More from the priestly priest . . .
As time goes by, the gap between intention and performance grows larger. It is normal for alcoholics to be all-or-nothing: some thing is either worth doing or it is dismissed as rubbish, nonsense, or something beneath contempt. And even then, the chances are nothing will happen. Most alcoholics live most of the time in a state of complete potential. They may be about to do something, they could do something, they may be thinking about doing something, but they rarely do anything, other than drinking. Planning looks wonderful and powerful, and contemplation looks helpful, but action is unusual. Many alcoholics have set out to write the best novel in the world with a blank sheet of paper and a bottle. Very often the bottle is finished before a single line has been written down. They attempt to take alcohol along with them on their path to fame and fortune, success, and fulfillment.
(Ed. Note: Action appears in the literature 48 times; Intention, 3. Apparently action is where the excitement is.)
There's a passage somewhere about the fact that the alcoholic judges himself by his intentions while the world judges him by his actions. Talk is cheap. Action is where the rubber hits the road.
Here's a section from the Big Book that drives home the point about the power of alcohol in our lives: "I have had many men who had, for example, worked a period of months on some problem or business deal which was to be settled on a certain date, favorably to them. They took a drink a day or so prior to the date, and then the phenomenon of craving at once became paramount to all other interests so that the important appointment was not met."

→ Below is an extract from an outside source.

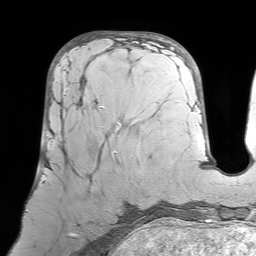
Breast MRI (dynamic contrast-enhanced), one axial slice. Position 27 of 64 along the scan axis. Cropped to one breast. Dynamic contrast-enhanced series, time point 2 of 7 at this slice position (early post-contrast). 1.5 T. TE 4.6 ms, TR 7.2 ms. 2.5 mm slice thickness. 256 × 256 image matrix. Female patient.
Structures marked on this image (semi-automatic segmentation, software-assisted and operator-edited):
- enhancing-tissue mask used for the functional tumour volume (all voxels passing the contrast-enhancement thresholds inside the analysis volume; usually the tumour): bounding box [x1, y1, x2, y2] px = [43, 81, 119, 181]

When I was a kid my family and I decided that I should become an eye doctor. In college I exploited a loophole to get accepted at optometry school after only two years of undergraduate work. I killed myself, doubling up on classes and going to summer school, in a huge hurry to get somewhere. I was fine for the first two years of optometry and even passed the first set of the state certification boards, although my alcohol consumption was really interfering with my ability to do the work. The start of my fifth year of university saw me simply drinking. I went to class but I didn't study. I knew this wasn't going to turn out well but I was unable to get off the bus - tomorrow I would jump back in! Inevitably, I was asked to leave. Four years of work and I decided to drink and use instead of continue my studies. This is, as you can imagine, a painful memory to contemplate, even though I've pondered it many, many times.